Ce qui rend les shows de Gaga extraordinaires, c’est cette puissance d’interprétation, cette capacité à créer un univers et à nous y plonger totalement. Bien sûr, la mise en scène, les costumes et les chorégraphies y jouent un rôle clé. Mais sa force réside aussi dans son jeu, dans les personnages qu’elle incarne tout au long du concert, donnant sens et profondeur à chaque mot de son immense répertoire.
Du rock aux hymnes queer, un voyage intense
Lady Gaga se balade entre les styles et les genres, offrant notamment un tableau rock avec ses musiciens, puis un tableau chorégraphié, avant d’arriver à l’hymne fédérateur Born This Way. Personne dans Bercy ne découvrait cette chanson ce soir-là.
Vient ensuite l’instant le plus intimiste : seule au piano, elle échange quelques mots avec le public. Dans ce show millimétré, c’est le moment où elle reprend le contrôle, rappelant qu’elle est aussi une grande musicienne, capable d’émouvoir profondément avec un simple piano-voix. La scène se fait sobre, la lumière se concentre sur elle, et le temps semble suspendu.

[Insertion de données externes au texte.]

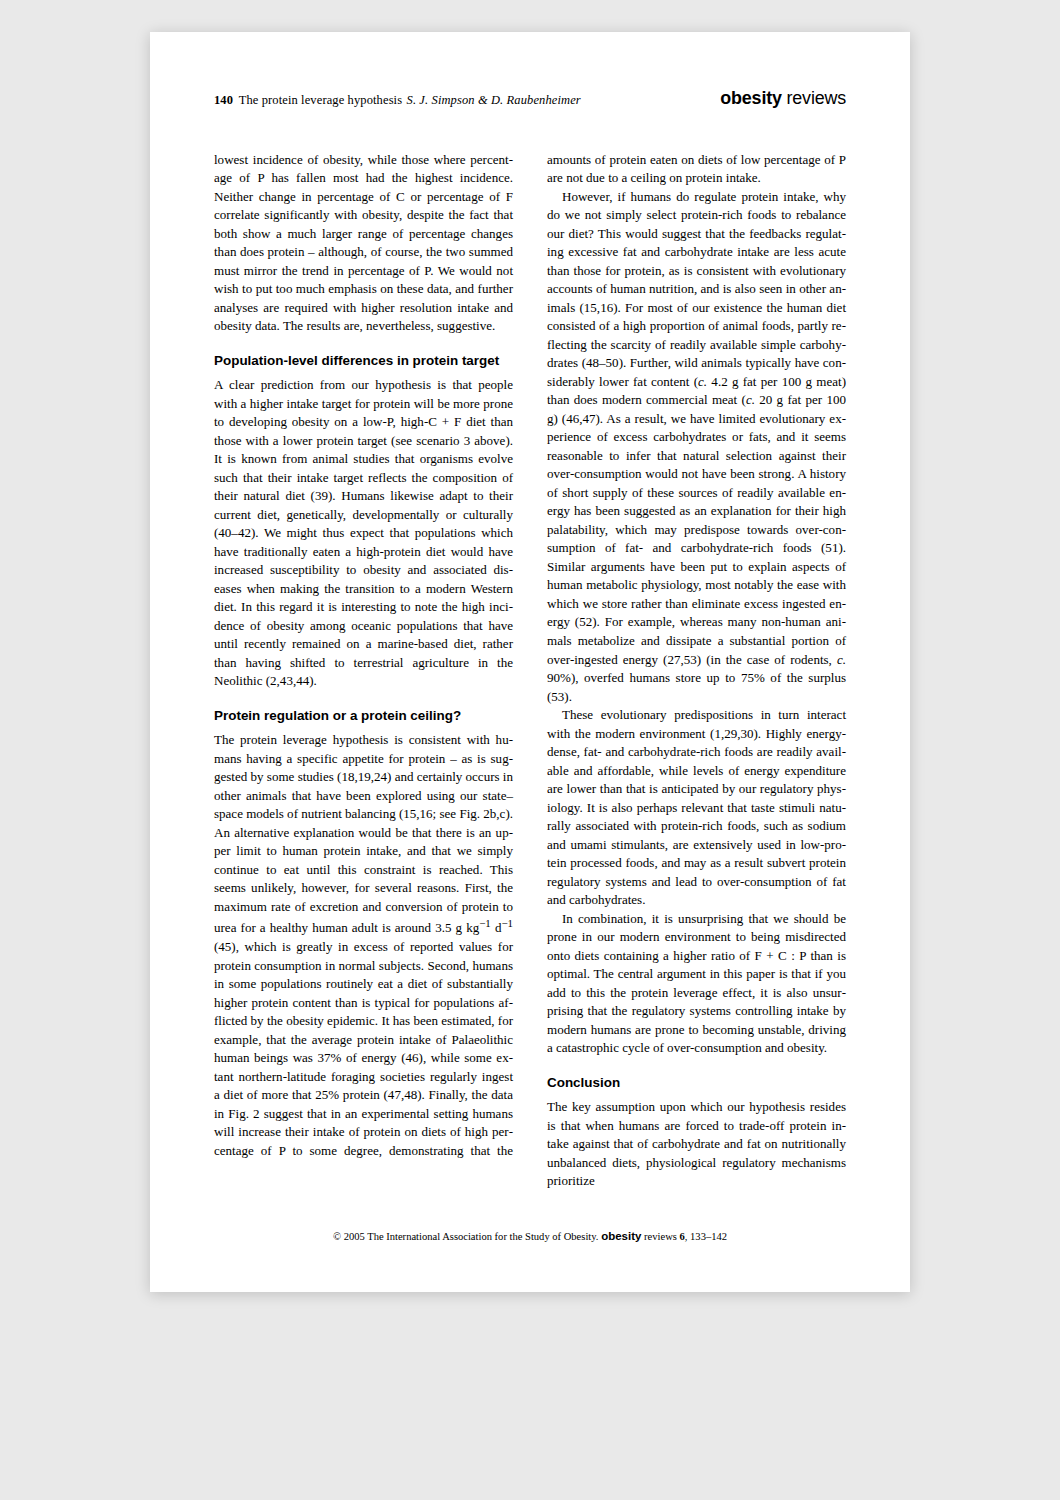140 The protein leverage hypothesis S. J. Simpson & D. Raubenheimer
obesity reviews
lowest incidence of obesity, while those where percentage of P has fallen most had the highest incidence. Neither change in percentage of C or percentage of F correlate significantly with obesity, despite the fact that both show a much larger range of percentage changes than does protein – although, of course, the two summed must mirror the trend in percentage of P. We would not wish to put too much emphasis on these data, and further analyses are required with higher resolution intake and obesity data. The results are, nevertheless, suggestive.
Population-level differences in protein target
A clear prediction from our hypothesis is that people with a higher intake target for protein will be more prone to developing obesity on a low-P, high-C + F diet than those with a lower protein target (see scenario 3 above). It is known from animal studies that organisms evolve such that their intake target reflects the composition of their natural diet (39). Humans likewise adapt to their current diet, genetically, developmentally or culturally (40–42). We might thus expect that populations which have traditionally eaten a high-protein diet would have increased susceptibility to obesity and associated diseases when making the transition to a modern Western diet. In this regard it is interesting to note the high incidence of obesity among oceanic populations that have until recently remained on a marine-based diet, rather than having shifted to terrestrial agriculture in the Neolithic (2,43,44).
Protein regulation or a protein ceiling?
The protein leverage hypothesis is consistent with humans having a specific appetite for protein – as is suggested by some studies (18,19,24) and certainly occurs in other animals that have been explored using our state–space models of nutrient balancing (15,16; see Fig. 2b,c). An alternative explanation would be that there is an upper limit to human protein intake, and that we simply continue to eat until this constraint is reached. This seems unlikely, however, for several reasons. First, the maximum rate of excretion and conversion of protein to urea for a healthy human adult is around 3.5 g kg−1 d−1 (45), which is greatly in excess of reported values for protein consumption in normal subjects. Second, humans in some populations routinely eat a diet of substantially higher protein content than is typical for populations afflicted by the obesity epidemic. It has been estimated, for example, that the average protein intake of Palaeolithic human beings was 37% of energy (46), while some extant northern-latitude foraging societies regularly ingest a diet of more that 25% protein (47,48). Finally, the data in Fig. 2 suggest that in an experimental setting humans will increase their intake of protein on diets of high percentage of P to some degree, demonstrating that the amounts of protein eaten on diets of low percentage of P are not due to a ceiling on protein intake.
However, if humans do regulate protein intake, why do we not simply select protein-rich foods to rebalance our diet? This would suggest that the feedbacks regulating excessive fat and carbohydrate intake are less acute than those for protein, as is consistent with evolutionary accounts of human nutrition, and is also seen in other animals (15,16). For most of our existence the human diet consisted of a high proportion of animal foods, partly reflecting the scarcity of readily available simple carbohydrates (48–50). Further, wild animals typically have considerably lower fat content (c. 4.2 g fat per 100 g meat) than does modern commercial meat (c. 20 g fat per 100 g) (46,47). As a result, we have limited evolutionary experience of excess carbohydrates or fats, and it seems reasonable to infer that natural selection against their over-consumption would not have been strong. A history of short supply of these sources of readily available energy has been suggested as an explanation for their high palatability, which may predispose towards over-consumption of fat- and carbohydrate-rich foods (51). Similar arguments have been put to explain aspects of human metabolic physiology, most notably the ease with which we store rather than eliminate excess ingested energy (52). For example, whereas many non-human animals metabolize and dissipate a substantial portion of over-ingested energy (27,53) (in the case of rodents, c. 90%), overfed humans store up to 75% of the surplus (53).
These evolutionary predispositions in turn interact with the modern environment (1,29,30). Highly energy-dense, fat- and carbohydrate-rich foods are readily available and affordable, while levels of energy expenditure are lower than that is anticipated by our regulatory physiology. It is also perhaps relevant that taste stimuli naturally associated with protein-rich foods, such as sodium and umami stimulants, are extensively used in low-protein processed foods, and may as a result subvert protein regulatory systems and lead to over-consumption of fat and carbohydrates.
In combination, it is unsurprising that we should be prone in our modern environment to being misdirected onto diets containing a higher ratio of F + C : P than is optimal. The central argument in this paper is that if you add to this the protein leverage effect, it is also unsurprising that the regulatory systems controlling intake by modern humans are prone to becoming unstable, driving a catastrophic cycle of over-consumption and obesity.
Conclusion
The key assumption upon which our hypothesis resides is that when humans are forced to trade-off protein intake against that of carbohydrate and fat on nutritionally unbalanced diets, physiological regulatory mechanisms prioritize
© 2005 The International Association for the Study of Obesity. obesity reviews 6, 133–142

Après cet instant de grâce, la star s’offre même un bain de foule sur Vanish Into You, signant quelques autographes tout en poursuivant sa prestation.
L’iconique Bad Romance et un final théâtral
Alors que le show progresse, il manque toujours l’autre tube incontournable : Bad Romance. C’est le dernier tableau, à la mise en scène « gaguesque », qui lui est consacré. Gaga arrive sur un brancard, entourée de médecins médiévaux portant le fameux masque à bec, symbole de la peste. Il fallait au moins ça pour réanimer Lady Gaga, qui entonne son légendaire « Ra-ra, ah-ah-ah… Roma-roma-ma » sous les acclamations d’un Bercy conquis.

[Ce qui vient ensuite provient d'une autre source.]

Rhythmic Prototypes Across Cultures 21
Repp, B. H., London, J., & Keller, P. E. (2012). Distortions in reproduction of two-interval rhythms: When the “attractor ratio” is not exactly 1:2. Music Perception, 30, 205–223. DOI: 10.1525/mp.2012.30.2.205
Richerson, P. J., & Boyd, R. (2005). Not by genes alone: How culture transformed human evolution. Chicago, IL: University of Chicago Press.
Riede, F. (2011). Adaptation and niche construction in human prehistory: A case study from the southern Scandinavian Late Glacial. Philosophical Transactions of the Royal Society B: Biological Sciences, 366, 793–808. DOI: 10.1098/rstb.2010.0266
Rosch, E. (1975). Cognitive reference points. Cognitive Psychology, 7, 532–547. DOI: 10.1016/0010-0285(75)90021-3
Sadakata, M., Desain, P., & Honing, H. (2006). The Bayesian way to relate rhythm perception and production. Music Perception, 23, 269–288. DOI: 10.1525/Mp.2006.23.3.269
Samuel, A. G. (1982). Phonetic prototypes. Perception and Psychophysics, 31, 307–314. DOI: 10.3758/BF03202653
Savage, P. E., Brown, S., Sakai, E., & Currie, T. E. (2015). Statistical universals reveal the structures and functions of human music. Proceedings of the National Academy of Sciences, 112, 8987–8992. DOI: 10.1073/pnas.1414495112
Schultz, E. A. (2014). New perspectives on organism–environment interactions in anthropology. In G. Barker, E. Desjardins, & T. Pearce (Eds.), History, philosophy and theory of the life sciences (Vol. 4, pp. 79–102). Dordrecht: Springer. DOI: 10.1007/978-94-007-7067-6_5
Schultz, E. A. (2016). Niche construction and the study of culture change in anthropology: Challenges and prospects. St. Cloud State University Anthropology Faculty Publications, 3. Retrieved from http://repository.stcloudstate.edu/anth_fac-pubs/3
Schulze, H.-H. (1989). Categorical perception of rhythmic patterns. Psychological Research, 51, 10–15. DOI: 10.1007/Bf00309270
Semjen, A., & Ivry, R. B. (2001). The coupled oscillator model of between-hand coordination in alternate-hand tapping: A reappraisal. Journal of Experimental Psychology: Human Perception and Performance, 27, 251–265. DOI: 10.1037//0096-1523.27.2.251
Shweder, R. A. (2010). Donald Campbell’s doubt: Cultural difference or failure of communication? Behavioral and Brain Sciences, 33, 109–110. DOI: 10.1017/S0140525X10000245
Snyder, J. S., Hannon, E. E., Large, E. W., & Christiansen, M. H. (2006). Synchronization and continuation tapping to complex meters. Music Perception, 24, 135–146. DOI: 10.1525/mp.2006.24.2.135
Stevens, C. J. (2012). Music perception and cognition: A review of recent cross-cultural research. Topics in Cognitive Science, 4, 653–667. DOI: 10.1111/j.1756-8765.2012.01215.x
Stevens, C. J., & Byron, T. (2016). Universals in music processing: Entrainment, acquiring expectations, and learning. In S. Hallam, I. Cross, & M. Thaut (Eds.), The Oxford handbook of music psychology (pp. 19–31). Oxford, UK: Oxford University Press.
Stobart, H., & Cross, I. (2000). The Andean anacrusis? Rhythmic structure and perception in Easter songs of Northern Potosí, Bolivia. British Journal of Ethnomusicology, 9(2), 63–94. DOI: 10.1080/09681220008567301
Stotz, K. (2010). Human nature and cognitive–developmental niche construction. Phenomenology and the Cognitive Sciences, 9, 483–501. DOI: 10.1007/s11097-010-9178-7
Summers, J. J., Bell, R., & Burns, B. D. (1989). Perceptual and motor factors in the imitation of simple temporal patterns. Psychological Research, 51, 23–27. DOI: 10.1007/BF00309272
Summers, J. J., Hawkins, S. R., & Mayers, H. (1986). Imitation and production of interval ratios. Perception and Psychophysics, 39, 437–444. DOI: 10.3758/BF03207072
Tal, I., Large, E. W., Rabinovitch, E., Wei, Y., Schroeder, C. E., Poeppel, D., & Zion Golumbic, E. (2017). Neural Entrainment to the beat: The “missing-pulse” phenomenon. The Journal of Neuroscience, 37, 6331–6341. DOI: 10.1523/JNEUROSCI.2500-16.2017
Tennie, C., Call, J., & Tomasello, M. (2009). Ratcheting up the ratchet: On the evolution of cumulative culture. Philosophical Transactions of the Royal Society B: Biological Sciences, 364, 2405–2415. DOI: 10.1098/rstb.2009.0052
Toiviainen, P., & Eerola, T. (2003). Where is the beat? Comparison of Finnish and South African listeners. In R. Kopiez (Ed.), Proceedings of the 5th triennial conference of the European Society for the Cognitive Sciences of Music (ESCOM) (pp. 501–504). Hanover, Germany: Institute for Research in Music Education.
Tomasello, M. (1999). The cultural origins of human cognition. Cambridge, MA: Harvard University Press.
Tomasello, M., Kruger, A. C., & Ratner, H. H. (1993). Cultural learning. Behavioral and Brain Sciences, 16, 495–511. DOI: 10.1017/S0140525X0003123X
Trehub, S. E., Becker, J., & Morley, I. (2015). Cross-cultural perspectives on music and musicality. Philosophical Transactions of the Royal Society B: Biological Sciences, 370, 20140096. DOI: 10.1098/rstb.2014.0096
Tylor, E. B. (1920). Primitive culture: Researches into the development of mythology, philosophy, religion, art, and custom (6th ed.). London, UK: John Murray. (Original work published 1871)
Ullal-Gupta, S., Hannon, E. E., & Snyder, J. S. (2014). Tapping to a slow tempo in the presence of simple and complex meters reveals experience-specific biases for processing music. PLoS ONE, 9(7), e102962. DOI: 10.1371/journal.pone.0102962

Détail rare et clin d’œil magnifique, un véritable générique de fin apparaît, listant l’ensemble de l’équipe, des danseurs aux traiteurs, mettant à l’honneur toute la production d’un show théâtral « Directed by Lady Gaga ».
Et quel show. Costumes, décors, illusions… mais c’est son « encore » qui marque le plus. Avant de nous quitter, Lady Gaga, démaquillée, perruque retirée, nous emmène dans les coulisses. Elle commence la dernière chanson depuis les backstage, dans les zones techniques, nous offrant une plongée dans l’envers du décor sur How Bad Do You Want Me, avant de revenir sur scène pour une révérence finale entourée de toute son équipe.

Celle qui avait surpris en interprétant Mon truc en plume de Zizi Jeanmaire lors de l’ouverture des Jeux Olympiques de Paris 2024 ne pouvait partir sans un clin d’œil à la France. Elle reprend La Vie en rose, les yeux humides, émue par l’amour du public parisien.
Clap de fin pour Lady Gaga à Paris. En ce 22 novembre, elle clôturait la partie européenne de sa tournée, avant, peut-être, un retour au Stade de France à l’été 2026, promis à une météo plus clémente, mais à un public toujours aussi brûlant.